Maka dari itu, Kohati Cabang Ternate menegaskan akan terus mengawal perkembangan kasus ini hingga tuntas.
“Banyaknya kasus pelecehan seperti ini, menunjukkan bahwa buruknya keamanan ruang publik menunjukkan lemahnya implementasi prinsip good governance dalam tata kelola daerah, khususnya pada aspek perlindungan masyarakat, responsivitas kebijakan, dan keberpihakan terhadap kelompok rentan,” tambahnya dengan tegas.
Pemerintah daerah seharusnya tidak hanya berfokus pada pembangunan fisik dan pencitraan kota, tetapi juga memastikan hadirnya rasa aman bagi seluruh warga, terutama perempuan sebagai kelompok yang paling rentan mengalami kekerasan di ruang publik.
Selain itu, aparat kepolisian sebagai institusi yang memiliki tugas pokok menjaga keamanan dan ketertiban masyarakat, memberikan perlindungan, pengayoman, serta penegakan hukum, harus menunjukkan tindakan nyata dan respons cepat terhadap kasus-kasus pelecehan seksual yang meresahkan masyarakat.

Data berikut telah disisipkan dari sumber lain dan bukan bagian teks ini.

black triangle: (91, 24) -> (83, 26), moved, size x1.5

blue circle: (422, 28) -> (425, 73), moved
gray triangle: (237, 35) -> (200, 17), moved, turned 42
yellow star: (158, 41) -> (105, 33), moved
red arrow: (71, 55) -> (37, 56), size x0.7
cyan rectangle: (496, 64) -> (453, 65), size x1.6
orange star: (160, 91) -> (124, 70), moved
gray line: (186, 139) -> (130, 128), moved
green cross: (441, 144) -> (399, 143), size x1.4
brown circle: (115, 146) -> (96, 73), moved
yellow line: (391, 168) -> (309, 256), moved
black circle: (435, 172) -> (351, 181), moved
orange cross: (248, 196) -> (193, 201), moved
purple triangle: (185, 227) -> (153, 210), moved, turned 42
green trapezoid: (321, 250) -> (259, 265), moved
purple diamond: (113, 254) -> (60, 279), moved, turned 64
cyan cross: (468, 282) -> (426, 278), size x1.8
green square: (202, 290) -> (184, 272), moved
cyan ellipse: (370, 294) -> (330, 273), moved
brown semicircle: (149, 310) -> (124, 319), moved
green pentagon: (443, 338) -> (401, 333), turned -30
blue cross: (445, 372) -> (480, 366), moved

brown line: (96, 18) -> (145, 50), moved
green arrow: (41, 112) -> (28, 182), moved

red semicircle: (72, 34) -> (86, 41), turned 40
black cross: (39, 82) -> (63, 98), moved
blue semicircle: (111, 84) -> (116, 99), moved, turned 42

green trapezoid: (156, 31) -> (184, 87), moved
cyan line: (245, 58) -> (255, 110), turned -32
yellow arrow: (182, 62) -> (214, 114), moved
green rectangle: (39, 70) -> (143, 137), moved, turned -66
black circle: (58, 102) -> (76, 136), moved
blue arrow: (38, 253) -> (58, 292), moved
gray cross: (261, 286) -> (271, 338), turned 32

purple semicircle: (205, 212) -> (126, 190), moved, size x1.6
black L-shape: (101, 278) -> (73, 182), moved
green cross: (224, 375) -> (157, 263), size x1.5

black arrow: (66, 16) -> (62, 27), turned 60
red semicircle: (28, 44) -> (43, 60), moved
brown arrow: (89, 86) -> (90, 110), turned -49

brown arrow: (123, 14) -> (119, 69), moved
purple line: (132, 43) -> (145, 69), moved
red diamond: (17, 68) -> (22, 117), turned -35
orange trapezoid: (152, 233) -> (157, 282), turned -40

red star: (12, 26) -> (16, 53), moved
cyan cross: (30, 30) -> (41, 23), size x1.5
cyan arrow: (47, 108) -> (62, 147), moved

Kohati Cabang Ternate mengecam keras:
- Buruknya pengawasan keamanan pada titik-titik rawan di Kota Ternate;
- Minimnya perspektif gender dalam tata kelola ruang publik;
- Lambannya respons aparat terhadap ancaman kekerasan seksual;
- Budaya victim blaming yang terus menyudutkan korban perempuan.

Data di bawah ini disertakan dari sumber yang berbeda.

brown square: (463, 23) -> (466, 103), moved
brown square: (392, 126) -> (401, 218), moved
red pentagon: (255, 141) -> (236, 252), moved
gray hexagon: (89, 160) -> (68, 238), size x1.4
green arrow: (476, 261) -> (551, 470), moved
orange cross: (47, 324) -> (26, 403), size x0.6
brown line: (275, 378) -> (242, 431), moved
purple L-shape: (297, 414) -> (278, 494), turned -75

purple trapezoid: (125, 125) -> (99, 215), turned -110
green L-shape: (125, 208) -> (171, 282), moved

Maka dari itu, Kohati Cabang Ternate mendesak:
- Polres Ternate segera menangkap dan mengusut tuntas pelaku “begal payudara” dan “eksibisionis”;
- Pemerintah Kota Ternate bersama Dinas Pemberdayaan Perempuan dan Perlindungan Anak Provinsi Maluku Utara segera mengambil langkah darurat perlindungan perempuan di ruang publik;
- Pemerintah daerah segera memperbaiki penerangan jalan, meningkatkan patroli malam, dan memperketat pengawasan di titik rawan pelecehan seksual;
- Aparat penegak hukum menghentikan pola penanganan lamban dan tidak sensitif terhadap korban;
- Seluruh elemen masyarakat berhenti menormalisasi pelecehan seksual dalam bentuk apa pun.
Jika hari ini perempuan takut berjalan sendiri di kotanya sendiri, maka yang gagal bukan perempuan tetapi pemerintah daerah, aparat keamanan, dan sistem kota yang membiarkan predator seksual merasa lebih bebas daripada korbannya.